In January 2024, Tesla recorded just a single EV sale in South Korea. The company sold just a single unit of the Model Y SUV, highlighting growing concerns in Korea relating to EVs manufactured in China. There are also pricing challenges and a lack of charging infrastructure negatively affecting demand in Korea.
Worst-Ever Sales Performance
Since July 2022, the sale of a single Tesla EV last month in Korea is the worst-ever sales performance by the American company. It is noted that the data put together by researcher Carisyou and the Korean Trade Ministry indicate an 80% decline in the number of new EV registrations in January when compared with December 2023. Higher interest rates and inflation are believed to be among the factors dampening consumer demand for EVs in the country. There are also issues relating to EV fires due to battery overheating, as well as a dearth of fast chargers in Korean cities. The China-made Tesla Model Y was one of the top-selling brands in 2023.
Perceived Links to China
While overall demand for EVs is on a decline in Korea generally, the dip in sales by Tesla could also be affected by its perceived links to China.
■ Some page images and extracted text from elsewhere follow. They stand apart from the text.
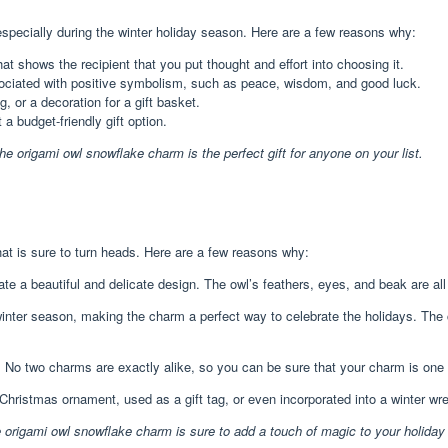
especially during the winter holiday season. Here are a few reasons why:
 shows the recipient that you put thought and effort into choosing it.
ociated with positive symbolism, such as peace, wisdom, and good luck.
 or a decoration for a gift basket.
 budget-friendly gift option.
the origami owl snowflake charm is the perfect gift for anyone on your list.
at is sure to turn heads. Here are a few reasons why:
te a beautiful and delicate design. The owl’s feathers, eyes, and beak are all c
inter season, making the charm a perfect way to celebrate the holidays. The
o two charms are exactly alike, so you can be sure that your charm is one o
hristmas ornament, used as a gift tag, or even incorporated into a winter wre
he origami owl snowflake charm is sure to add a touch of magic to your holiday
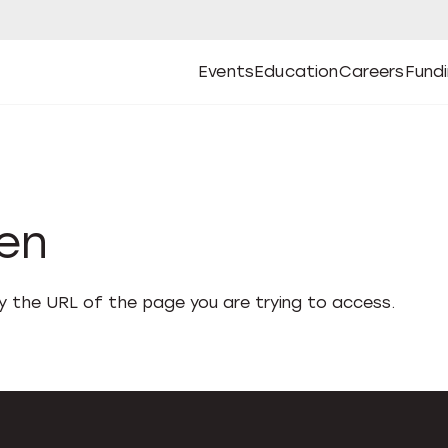
Events
Education
Careers
Fund
Open
Open
Submenu
Open
Submenu
Open
Subm
Events
Education
Careers
Fund
den
fy the URL of the page you are trying to access.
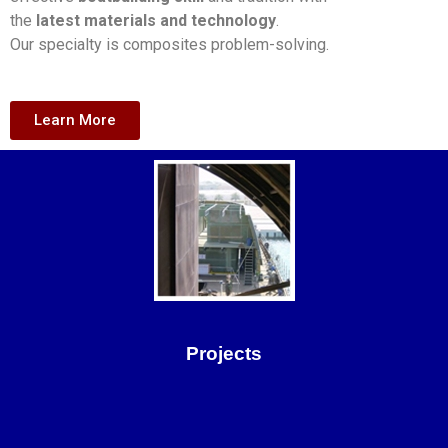
the
latest materials and technology
.
Our specialty is composites problem-solving.
Learn More
Projects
A recent survey indicates that most Koreans who wanted to buy Tesla cars have bought one, but some people recently started disliking Tesla after finding that some of the models were manufactured in China. Korean consumers are concerned about the quality of manufacturing in China, the survey indicated. The low January sales could also be connected to the seasonal behavior of the Korean consumer. January is not the best time to buy EVs as consumers await the government’s announcement of subsidies. A Tesla spokesperson in Korea also stated that consumers delayed EV purchases before the confirmation of subsidies.
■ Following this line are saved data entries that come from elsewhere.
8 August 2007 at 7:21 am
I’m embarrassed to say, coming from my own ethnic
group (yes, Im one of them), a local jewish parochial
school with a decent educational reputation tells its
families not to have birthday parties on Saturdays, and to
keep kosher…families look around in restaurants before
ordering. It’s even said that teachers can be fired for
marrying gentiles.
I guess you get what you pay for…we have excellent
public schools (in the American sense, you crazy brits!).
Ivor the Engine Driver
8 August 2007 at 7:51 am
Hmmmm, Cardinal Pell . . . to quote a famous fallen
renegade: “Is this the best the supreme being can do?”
The cost of the Model Y was fixed at 56.99 million won ($43,000) in July 2023 and this made it qualify for a full government subsidy. However, a recent announcement by the regulator has further lowered the threshold for government subsidies to EVs priced below 55 million won, which will result in up to a 50% decline in allowable subsidy for the Model Y. It is unclear whether there will be a reaction by Tesla to the new subsidy regime but the company remains upbeat that demand in Korea will pick up.